• Tag Archives 1989
  • Final Fight (1989)

    Final Fight
    Publisher: Capcom (Arcade, X68000, SNES, JP/NA GBA, PS2, PS3, Xbox, 360, iOS)  U.S. Gold (Amiga, CPC, ST, C64, ZX), SEGA (Sega CD), Ubisoft (EU GBA)
    Developer: Capcom (Arcade, X68000, SNES, GBA, PS3, 360, iOS), Creative Materials (Amiga, CPC, ST, C64, ZX), A Wave (Sega CD), Backbone Entertainment (PS2, Xbox)
    Platform: Arcade, Amiga, Amstrad CPC, Atari ST, Commodore 64, ZX Spectrum, X68000, Super Famicom / Super Nintendo Entertainment System, Mega CD / Sega CD, Game Boy Advance, PlayStation 2, Xbox, PlayStation 3, Xbox 360, iOS
    Year: 1989 (Arcade), 1990 (SFC), 1991 (SNES, Amiga, CPC, ST, C64, ZX), 1992 (X68000), 1993 (Sega CD), 2001 (GBA), 2005 (NA/EU PS2/Xbox), 2006 (JP PS2), 2010 (PS3, 360), 2011 (iOS)




    Final Fight was released by Capcom as an arcade game in 1989. Final Fight is a side-scrolling beat-em-up playable by two players and is one of the classics of the genre. The game was originally intended to be a sequel to Street Fighter (which did eventually come around a little later) and was initially titled Street Fighter ’89 but after the success of Double Dragon it was changed from a fighting game to a side-scrolling beat-em-up. According to the developers, inspiration for much of the game came from Double Dragon II and the movie Streets of Fire. Much of the same development team did go on to create Street Fighter II.

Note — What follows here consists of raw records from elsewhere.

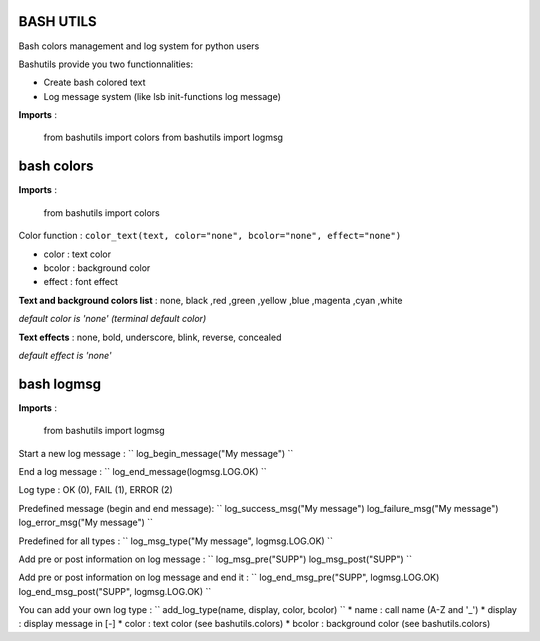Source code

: BASH UTILS
===========

Bash colors management and log system for python users

Bashutils provide you two functionnalities:

* Create bash colored text
* Log message system (like lsb init-functions log message)

**Imports** :

    from bashutils import colors
    from bashutils import logmsg


bash colors
===========

**Imports** :

    from bashutils import colors


Color function :
``color_text(text, color="none", bcolor="none", effect="none")``

* color : text color
* bcolor : background color
* effect : font effect

**Text and background colors list** : none, black ,red ,green ,yellow ,blue ,magenta ,cyan ,white

*default color is 'none' (terminal default color)*


**Text effects** : none, bold, underscore, blink, reverse, concealed

*default effect is 'none'*

bash logmsg
===========

**Imports** :

    from bashutils import logmsg

Start a new log message :
``
log_begin_message("My message")
``

End a log message :
``
log_end_message(logmsg.LOG.OK)
``

Log type : OK (0), FAIL (1), ERROR (2)

Predefined message (begin and end message):
``
log_success_msg("My message")
log_failure_msg("My message")
log_error_msg("My message")
``

Predefined for all types :
``
log_msg_type("My message", logmsg.LOG.OK)
``

Add pre or post information on log message :
``
log_msg_pre("SUPP")
log_msg_post("SUPP")
``

Add pre or post information on log message and end it :
``
log_end_msg_pre("SUPP", logmsg.LOG.OK)
log_end_msg_post("SUPP", logmsg.LOG.OK)
``

You can add your own log type :
``
add_log_type(name, display, color, bcolor)
``
* name : call name (A-Z and '_')
* display : display message in [-]
* color : text color (see bashutils.colors)
* bcolor : background color (see bashutils.colors)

    Final Fight was ported to a large number of home systems in various waves. The initial wave in 1991 saw ports for the Commodore 64, Atari ST, Amiga and Super Nintendo (probably the highest profile port) among others. In 1993 a Sega CD port was released. In 2001 a Game Boy Advance port came along. In 2005 PS2 and Xbox versions were developed. In 2010 PS3 and Xbox 360 ports happened. Finally, in 2011 there was an iOS port. The Super Nintendo version was also released for the Wii Virtual Console in 2007 and the Wii U Virtual Console in 2013.

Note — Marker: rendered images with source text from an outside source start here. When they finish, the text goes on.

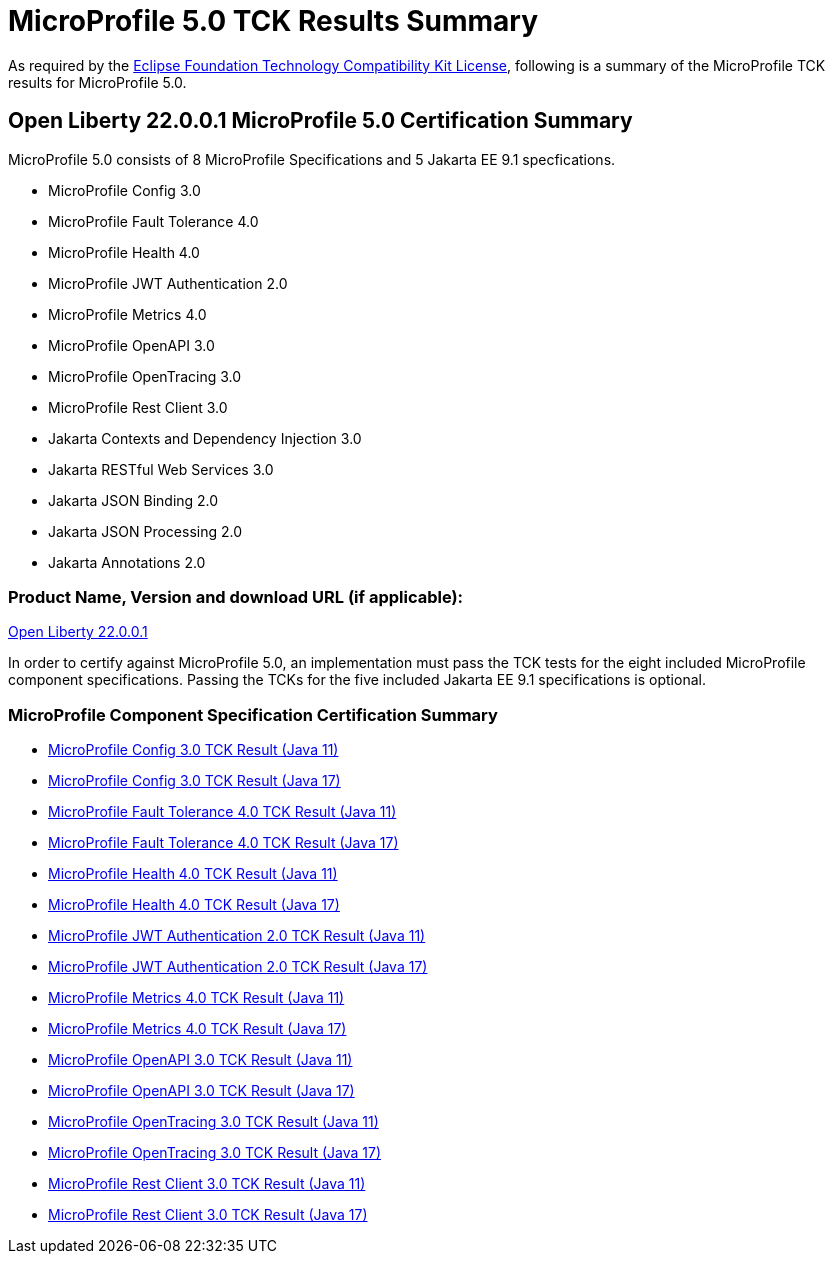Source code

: :page-layout: certification
= MicroProfile 5.0 TCK Results Summary

As required by the https://www.eclipse.org/legal/tck.php[Eclipse Foundation Technology Compatibility Kit License], following is a summary of the MicroProfile TCK results for MicroProfile 5.0.

== Open Liberty 22.0.0.1 MicroProfile 5.0 Certification Summary

MicroProfile 5.0 consists of 8 MicroProfile Specifications and 5 Jakarta EE 9.1 specfications.  

* MicroProfile Config 3.0

* MicroProfile Fault Tolerance 4.0

* MicroProfile Health 4.0

* MicroProfile JWT Authentication 2.0

* MicroProfile Metrics 4.0

* MicroProfile OpenAPI 3.0

* MicroProfile OpenTracing 3.0

* MicroProfile Rest Client 3.0

* Jakarta Contexts and Dependency Injection 3.0

* Jakarta RESTful Web Services 3.0

* Jakarta JSON Binding 2.0

* Jakarta JSON Processing 2.0

* Jakarta Annotations 2.0

=== Product Name, Version and download URL (if applicable):

https://repo1.maven.org/maven2/io/openliberty/openliberty-runtime/22.0.0.1/openliberty-runtime-22.0.0.1.zip[Open Liberty 22.0.0.1]


In order to certify against MicroProfile 5.0, an implementation must pass the TCK tests for the eight included MicroProfile component specifications. Passing the TCKs for the five included Jakarta EE 9.1 specifications is optional.


=== MicroProfile Component Specification Certification Summary
* link:config/3.0/22.0.0.1-TCKResults-java11.html[MicroProfile Config 3.0 TCK Result (Java 11)]
* link:config/3.0/22.0.0.1-TCKResults-java17.html[MicroProfile Config 3.0 TCK Result (Java 17)]

* link:faulttolerance/4.0/22.0.0.1-TCKResults-java11.html[MicroProfile Fault Tolerance 4.0 TCK Result (Java 11)]
* link:faulttolerance/4.0/22.0.0.1-TCKResults-java17.html[MicroProfile Fault Tolerance 4.0 TCK Result (Java 17)]

* link:health/4.0/22.0.0.1-TCKResults-java11..html[MicroProfile Health 4.0 TCK Result (Java 11)]
* link:health/4.0/22.0.0.1-TCKResults-java17..html[MicroProfile Health 4.0 TCK Result (Java 17)]

* link:mpjwt/2.0/22.0.0.1-TCKResults-java11..html[MicroProfile JWT Authentication 2.0 TCK Result (Java 11)]
* link:mpjwt/2.0/22.0.0.1-TCKResults-java17..html[MicroProfile JWT Authentication 2.0 TCK Result (Java 17)]

* link:metrics/4.0/22.0.0.1-TCKResults-java11..html[MicroProfile Metrics 4.0 TCK Result (Java 11)]
* link:metrics/4.0/22.0.0.1-TCKResults-java17..html[MicroProfile Metrics 4.0 TCK Result (Java 17)]

* link:openapi/3.0/22.0.0.1-TCKResults-java11..html[MicroProfile OpenAPI 3.0 TCK Result (Java 11)]
* link:openapi/3.0/22.0.0.1-TCKResults-java17..html[MicroProfile OpenAPI 3.0 TCK Result (Java 17)]

* link:opentracing/3.0/22.0.0.1-TCKResults-java11..html[MicroProfile OpenTracing 3.0 TCK Result (Java 11)]
* link:opentracing/3.0/22.0.0.1-TCKResults-java17..html[MicroProfile OpenTracing 3.0 TCK Result (Java 17)]

* link:restclient/3.0/22.0.0.1-TCKResults-java11..html[MicroProfile Rest Client 3.0 TCK Result (Java 11)]
* link:restclient/3.0/22.0.0.1-TCKResults-java17..html[MicroProfile Rest Client 3.0 TCK Result (Java 17)]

    The 8-bit ports were not great, partially due to the limitations of those systems but also partially because insufficient time was spent actually developing them. The 16-bit computer ports didn’t fare much better. The Super Nintendo port was the best of the early ports but even it lacked two-player mode and a few other things. The Sega CD version which came a couple of years later was probably the best 16-bit port and did have the two-player mode.